BEGIN Exercise material

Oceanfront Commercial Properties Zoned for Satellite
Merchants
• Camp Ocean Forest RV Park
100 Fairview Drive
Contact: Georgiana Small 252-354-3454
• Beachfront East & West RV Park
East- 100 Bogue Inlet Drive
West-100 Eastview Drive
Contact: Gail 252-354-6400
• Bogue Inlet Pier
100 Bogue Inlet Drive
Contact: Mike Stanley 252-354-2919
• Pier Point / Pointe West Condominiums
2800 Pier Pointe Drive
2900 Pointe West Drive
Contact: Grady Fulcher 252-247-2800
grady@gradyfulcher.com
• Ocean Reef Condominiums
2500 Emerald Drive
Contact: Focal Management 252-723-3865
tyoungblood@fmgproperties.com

END Exercise material
BEGIN Exercise material

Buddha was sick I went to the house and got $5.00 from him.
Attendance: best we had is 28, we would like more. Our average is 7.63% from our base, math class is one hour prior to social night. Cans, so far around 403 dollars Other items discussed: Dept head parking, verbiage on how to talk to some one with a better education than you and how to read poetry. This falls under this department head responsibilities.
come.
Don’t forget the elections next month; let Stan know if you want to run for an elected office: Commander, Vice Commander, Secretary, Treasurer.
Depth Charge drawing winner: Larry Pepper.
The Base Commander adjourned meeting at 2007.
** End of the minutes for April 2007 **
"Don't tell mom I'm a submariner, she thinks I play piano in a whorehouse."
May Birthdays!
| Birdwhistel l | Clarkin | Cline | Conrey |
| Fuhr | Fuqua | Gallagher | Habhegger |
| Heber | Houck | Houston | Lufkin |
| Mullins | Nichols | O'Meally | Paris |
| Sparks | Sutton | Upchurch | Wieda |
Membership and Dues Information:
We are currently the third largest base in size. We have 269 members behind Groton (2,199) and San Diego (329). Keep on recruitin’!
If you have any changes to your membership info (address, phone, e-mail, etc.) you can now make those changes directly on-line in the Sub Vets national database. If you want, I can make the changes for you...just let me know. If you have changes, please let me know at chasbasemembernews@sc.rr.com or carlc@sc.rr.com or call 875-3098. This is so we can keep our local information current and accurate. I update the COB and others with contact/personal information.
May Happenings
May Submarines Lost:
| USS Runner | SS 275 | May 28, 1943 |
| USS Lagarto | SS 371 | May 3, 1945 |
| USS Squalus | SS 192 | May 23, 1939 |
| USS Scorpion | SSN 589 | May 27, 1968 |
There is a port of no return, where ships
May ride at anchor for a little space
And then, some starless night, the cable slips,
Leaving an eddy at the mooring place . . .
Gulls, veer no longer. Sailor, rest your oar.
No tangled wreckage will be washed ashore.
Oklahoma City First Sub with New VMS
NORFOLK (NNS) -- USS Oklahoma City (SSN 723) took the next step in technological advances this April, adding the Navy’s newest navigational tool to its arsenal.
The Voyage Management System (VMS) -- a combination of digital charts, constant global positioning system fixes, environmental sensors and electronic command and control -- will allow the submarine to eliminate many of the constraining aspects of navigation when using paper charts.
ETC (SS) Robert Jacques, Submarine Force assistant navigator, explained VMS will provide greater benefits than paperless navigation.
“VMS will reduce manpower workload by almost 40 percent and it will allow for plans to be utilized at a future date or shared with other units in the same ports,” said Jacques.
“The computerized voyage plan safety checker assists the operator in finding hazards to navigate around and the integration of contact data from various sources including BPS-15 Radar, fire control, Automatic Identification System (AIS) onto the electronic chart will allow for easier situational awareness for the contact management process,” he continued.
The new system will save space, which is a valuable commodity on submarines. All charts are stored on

END Exercise material
BEGIN Exercise material

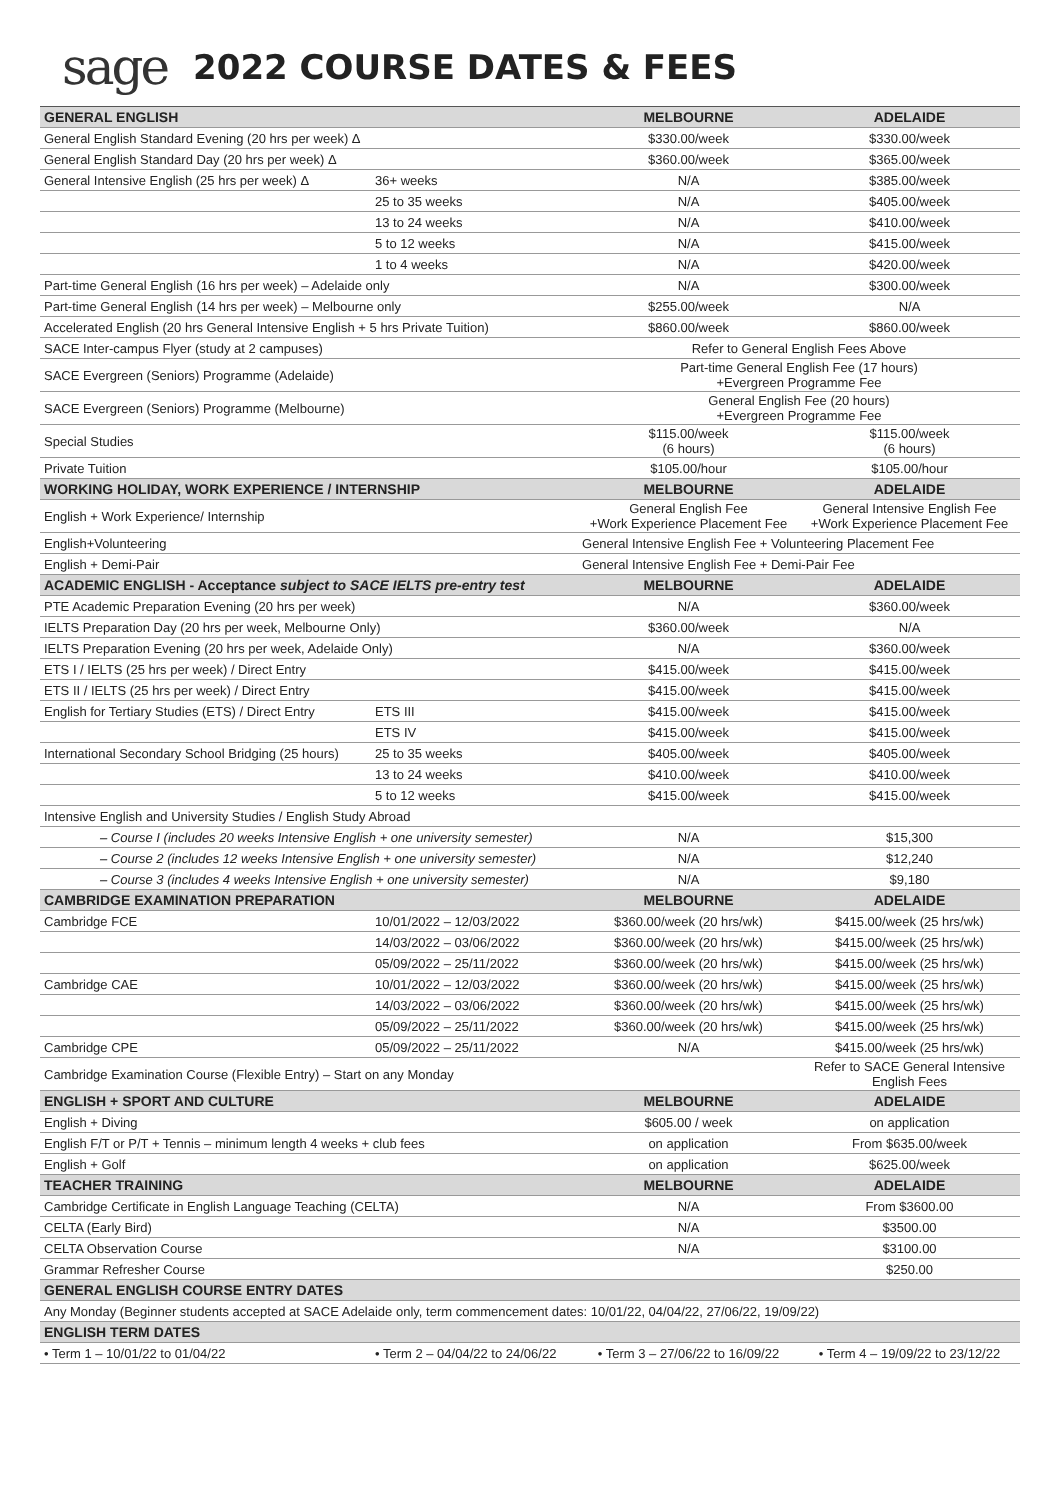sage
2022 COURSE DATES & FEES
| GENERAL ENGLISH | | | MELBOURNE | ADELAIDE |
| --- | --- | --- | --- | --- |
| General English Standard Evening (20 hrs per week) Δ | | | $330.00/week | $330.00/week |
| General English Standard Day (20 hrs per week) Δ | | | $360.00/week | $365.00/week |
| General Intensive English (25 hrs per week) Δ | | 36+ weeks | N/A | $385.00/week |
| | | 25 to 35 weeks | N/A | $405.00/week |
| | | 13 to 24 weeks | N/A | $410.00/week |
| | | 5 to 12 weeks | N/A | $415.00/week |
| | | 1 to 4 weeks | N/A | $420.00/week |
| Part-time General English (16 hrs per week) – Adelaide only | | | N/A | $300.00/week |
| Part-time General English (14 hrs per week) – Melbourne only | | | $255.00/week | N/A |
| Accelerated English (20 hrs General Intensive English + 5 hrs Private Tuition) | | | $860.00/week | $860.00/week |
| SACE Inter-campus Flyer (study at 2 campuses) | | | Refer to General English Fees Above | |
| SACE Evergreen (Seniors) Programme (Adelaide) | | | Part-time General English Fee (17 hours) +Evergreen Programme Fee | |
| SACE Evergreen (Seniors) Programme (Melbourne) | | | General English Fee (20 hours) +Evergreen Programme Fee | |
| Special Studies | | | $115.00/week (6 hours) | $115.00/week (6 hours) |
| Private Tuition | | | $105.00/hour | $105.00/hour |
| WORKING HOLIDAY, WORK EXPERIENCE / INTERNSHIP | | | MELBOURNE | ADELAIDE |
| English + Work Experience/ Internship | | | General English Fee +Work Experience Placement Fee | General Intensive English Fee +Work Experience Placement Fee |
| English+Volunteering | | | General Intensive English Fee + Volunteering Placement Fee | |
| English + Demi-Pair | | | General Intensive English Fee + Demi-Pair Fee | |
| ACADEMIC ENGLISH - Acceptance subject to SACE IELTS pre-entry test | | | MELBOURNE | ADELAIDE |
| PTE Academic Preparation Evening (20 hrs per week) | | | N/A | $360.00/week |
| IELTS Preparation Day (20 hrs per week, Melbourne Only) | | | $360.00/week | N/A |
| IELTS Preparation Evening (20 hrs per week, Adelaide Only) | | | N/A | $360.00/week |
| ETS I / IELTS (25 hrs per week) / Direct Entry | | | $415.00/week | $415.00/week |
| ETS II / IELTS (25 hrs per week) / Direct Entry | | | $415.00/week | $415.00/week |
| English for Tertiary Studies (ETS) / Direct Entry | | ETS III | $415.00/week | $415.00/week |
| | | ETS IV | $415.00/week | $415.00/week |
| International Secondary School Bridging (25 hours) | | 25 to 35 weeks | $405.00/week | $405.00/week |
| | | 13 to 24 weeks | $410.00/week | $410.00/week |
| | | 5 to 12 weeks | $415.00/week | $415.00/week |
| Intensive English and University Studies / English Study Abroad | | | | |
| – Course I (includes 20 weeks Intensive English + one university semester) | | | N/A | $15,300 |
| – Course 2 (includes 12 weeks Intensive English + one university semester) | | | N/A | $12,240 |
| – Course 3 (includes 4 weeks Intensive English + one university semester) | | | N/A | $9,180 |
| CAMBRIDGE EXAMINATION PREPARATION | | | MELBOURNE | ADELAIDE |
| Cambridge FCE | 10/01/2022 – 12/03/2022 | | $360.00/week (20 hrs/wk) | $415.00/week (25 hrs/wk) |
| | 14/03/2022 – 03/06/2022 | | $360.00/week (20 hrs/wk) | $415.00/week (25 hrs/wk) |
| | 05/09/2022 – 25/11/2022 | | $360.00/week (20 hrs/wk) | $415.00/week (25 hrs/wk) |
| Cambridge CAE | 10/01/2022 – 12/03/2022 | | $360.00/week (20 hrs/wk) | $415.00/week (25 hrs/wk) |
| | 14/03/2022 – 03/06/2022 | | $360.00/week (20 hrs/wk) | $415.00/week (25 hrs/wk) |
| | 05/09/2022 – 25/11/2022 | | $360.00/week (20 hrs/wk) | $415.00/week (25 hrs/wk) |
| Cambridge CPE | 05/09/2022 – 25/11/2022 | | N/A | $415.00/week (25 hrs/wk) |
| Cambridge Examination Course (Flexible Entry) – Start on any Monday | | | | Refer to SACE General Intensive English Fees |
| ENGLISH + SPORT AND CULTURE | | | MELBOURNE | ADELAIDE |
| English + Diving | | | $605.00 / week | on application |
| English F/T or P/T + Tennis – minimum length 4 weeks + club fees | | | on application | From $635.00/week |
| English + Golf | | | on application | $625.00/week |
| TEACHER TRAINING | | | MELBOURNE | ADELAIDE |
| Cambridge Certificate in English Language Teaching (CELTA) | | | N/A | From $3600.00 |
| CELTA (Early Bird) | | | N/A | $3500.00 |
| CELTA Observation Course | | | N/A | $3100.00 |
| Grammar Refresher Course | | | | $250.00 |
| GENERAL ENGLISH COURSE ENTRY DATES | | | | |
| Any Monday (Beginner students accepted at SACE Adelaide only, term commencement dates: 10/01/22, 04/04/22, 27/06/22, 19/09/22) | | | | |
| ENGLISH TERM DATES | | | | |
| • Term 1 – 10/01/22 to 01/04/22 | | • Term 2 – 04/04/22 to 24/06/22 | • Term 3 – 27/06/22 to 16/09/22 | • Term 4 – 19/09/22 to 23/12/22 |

END Exercise material

→ What needs to be done
Provide every line from the material that contains the word "your".

→ Solution to the problem
If you have any changes to your membership info (address, phone, e-mail, etc.) you can now make those changes directly on-line in the Sub Vets national database. If you want, I can make the changes for you...just let me know. If you have changes, please let me know at chasbasemembernews@sc.rr.com or carlc@sc.rr.com or call 875-3098. This is so we can keep our local information current and accurate. I update the COB and others with contact/personal information.
Gulls, veer no longer. Sailor, rest your oar.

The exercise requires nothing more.